I'd thought gaslighting was a deliberate tinkering with gas, to worry the victim, but in fact if was a side-effect of Boyer in the roof space—or rather, attic room—who turned on gaslight when rummaging about. The driving mad was accusations of mislaying or forgetting objects, and being said to be too ill to get out.
Gaslight in fact used gas mantles, fragile things made my soaking a frame wrapped in cloth in a solution of some 'rare earth' element, to leave a cylinder; when heated, it glowed. High tech in 1875, but forgotten by 1940. Even matches were subject to technical change; the 'match girl' strike was in 1888.
The black and white rendition must have taken some effort to achieve, either in the original or in the blu-ray version.
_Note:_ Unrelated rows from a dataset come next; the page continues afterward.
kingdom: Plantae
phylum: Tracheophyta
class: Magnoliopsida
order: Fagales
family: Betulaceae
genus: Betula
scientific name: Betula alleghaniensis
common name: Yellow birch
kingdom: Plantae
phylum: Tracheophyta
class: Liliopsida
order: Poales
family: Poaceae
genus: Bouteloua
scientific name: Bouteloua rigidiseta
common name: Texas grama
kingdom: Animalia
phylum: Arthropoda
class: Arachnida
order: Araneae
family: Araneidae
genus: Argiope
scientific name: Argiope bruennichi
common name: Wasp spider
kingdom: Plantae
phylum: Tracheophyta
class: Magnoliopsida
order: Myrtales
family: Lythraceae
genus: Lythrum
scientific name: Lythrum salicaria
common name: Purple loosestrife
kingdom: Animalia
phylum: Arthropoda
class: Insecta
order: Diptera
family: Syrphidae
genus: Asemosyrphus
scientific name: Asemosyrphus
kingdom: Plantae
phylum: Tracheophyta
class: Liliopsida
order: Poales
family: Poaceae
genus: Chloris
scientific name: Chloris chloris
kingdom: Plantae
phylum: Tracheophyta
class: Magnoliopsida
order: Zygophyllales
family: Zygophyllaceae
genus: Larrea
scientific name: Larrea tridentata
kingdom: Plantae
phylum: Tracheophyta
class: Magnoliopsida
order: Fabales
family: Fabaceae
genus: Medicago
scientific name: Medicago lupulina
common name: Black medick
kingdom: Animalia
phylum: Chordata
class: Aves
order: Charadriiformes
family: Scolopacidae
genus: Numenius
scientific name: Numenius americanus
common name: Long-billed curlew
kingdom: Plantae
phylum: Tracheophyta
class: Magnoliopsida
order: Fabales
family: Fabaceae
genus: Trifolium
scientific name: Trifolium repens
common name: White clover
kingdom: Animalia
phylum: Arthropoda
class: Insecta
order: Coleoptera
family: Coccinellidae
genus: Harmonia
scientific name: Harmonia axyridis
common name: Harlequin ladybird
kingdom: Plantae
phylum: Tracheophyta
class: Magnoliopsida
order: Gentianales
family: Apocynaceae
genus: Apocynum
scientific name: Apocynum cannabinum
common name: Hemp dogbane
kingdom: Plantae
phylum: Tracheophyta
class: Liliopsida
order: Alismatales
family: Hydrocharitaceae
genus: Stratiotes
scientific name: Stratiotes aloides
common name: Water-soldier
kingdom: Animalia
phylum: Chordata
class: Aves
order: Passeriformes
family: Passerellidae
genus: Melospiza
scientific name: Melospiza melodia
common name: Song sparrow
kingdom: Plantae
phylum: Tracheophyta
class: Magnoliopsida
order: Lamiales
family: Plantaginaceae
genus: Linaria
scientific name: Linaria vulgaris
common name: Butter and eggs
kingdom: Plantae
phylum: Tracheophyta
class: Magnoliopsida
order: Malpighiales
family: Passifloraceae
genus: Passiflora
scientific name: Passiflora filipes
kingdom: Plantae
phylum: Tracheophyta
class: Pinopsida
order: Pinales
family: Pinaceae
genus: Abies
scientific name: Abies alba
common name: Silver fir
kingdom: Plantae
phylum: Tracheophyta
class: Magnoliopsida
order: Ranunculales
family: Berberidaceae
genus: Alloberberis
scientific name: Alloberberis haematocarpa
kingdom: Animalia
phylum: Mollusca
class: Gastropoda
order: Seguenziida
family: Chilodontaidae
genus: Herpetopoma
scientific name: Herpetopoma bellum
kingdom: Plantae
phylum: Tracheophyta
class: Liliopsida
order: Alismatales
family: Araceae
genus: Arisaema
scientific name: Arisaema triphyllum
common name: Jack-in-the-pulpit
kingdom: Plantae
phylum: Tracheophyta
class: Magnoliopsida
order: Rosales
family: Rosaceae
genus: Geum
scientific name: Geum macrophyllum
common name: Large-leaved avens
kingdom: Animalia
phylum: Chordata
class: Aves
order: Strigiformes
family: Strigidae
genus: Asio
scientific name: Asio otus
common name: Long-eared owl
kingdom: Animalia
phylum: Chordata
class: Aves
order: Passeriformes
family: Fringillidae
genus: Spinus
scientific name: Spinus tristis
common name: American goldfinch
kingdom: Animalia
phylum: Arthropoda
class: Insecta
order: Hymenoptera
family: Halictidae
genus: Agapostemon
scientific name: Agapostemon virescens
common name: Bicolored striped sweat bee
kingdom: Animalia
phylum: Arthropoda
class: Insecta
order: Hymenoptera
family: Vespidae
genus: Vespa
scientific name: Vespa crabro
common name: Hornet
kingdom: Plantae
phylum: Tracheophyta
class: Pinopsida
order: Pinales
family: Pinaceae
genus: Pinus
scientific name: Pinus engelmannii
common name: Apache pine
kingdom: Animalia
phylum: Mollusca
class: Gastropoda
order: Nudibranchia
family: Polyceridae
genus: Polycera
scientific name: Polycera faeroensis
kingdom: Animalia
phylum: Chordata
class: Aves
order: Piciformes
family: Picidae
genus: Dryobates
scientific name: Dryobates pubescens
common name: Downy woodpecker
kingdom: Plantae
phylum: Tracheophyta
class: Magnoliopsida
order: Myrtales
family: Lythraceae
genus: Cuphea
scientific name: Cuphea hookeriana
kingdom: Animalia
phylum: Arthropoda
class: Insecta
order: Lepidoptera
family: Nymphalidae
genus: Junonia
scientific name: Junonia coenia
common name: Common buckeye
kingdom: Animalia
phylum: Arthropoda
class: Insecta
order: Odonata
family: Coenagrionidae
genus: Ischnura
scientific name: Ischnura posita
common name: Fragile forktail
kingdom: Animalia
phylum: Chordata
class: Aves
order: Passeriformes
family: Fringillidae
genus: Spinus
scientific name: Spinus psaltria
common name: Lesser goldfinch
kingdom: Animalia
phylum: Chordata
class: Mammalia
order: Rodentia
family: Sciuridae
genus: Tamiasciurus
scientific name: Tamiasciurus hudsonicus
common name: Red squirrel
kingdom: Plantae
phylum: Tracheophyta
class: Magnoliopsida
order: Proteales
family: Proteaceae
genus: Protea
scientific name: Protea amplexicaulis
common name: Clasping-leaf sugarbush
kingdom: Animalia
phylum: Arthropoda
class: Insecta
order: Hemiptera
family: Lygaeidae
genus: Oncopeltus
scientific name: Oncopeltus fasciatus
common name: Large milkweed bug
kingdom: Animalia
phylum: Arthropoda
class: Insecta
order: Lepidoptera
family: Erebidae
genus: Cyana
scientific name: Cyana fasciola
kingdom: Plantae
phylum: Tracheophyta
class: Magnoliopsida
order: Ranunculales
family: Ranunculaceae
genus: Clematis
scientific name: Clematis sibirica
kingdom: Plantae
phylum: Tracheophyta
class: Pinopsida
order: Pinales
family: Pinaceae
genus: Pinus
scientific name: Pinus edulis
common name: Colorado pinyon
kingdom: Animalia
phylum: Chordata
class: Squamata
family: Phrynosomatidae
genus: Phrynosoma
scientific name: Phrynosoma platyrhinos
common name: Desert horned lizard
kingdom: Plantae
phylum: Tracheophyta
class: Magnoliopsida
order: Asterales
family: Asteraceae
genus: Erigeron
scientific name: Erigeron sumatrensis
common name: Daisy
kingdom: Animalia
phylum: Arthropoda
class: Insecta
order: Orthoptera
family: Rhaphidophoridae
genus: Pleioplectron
I hadn't quite appreciated how all the objects had to be distinguished by tone, so they didn't merge into each other.
The film—not yet a 'movie' of course—had a theme of desire for jewels. There's a scene supposedly at the Tower of London of the Crown Jewels. Not for the first time I wondered if this was a nod to Jews interested in these unimpressive minerals.
This film started with a rather long scene-set plus murder scene, replaced with tuition in Italy in the US version. In it, all the names are changed, and the location, Pimlico here. The US version also relates the wife to the victim, and gives them a common musical thread, which includes Boyer as pianist. I'd guess the British version is more faithful to the book; which shows the advantages of dramatic reconstruction.
The helpfully inquisitive local works in a carriage place, the ancestor of the modern garage, which itself may be superseded by an electrical version. The man sens his time grooming an obviousy model horse while talking to his cheery young assistant. Cotten's promotion to detective gives the US version a slight problem: why should he send his time on just one case?
The British film is more unpleasant than its transatlantic offshoot. The maid and the master kiss and they even do out. The marriage is revealed to be fake—He's a bigamist, with a wife in Australia. Walbrook says he hates her, and says things like "You're going me and you'll die raving in a asylum." It's a bit unnecessarily specific: the hidden jewels are specifically rubies, "worth 20,000 pounds."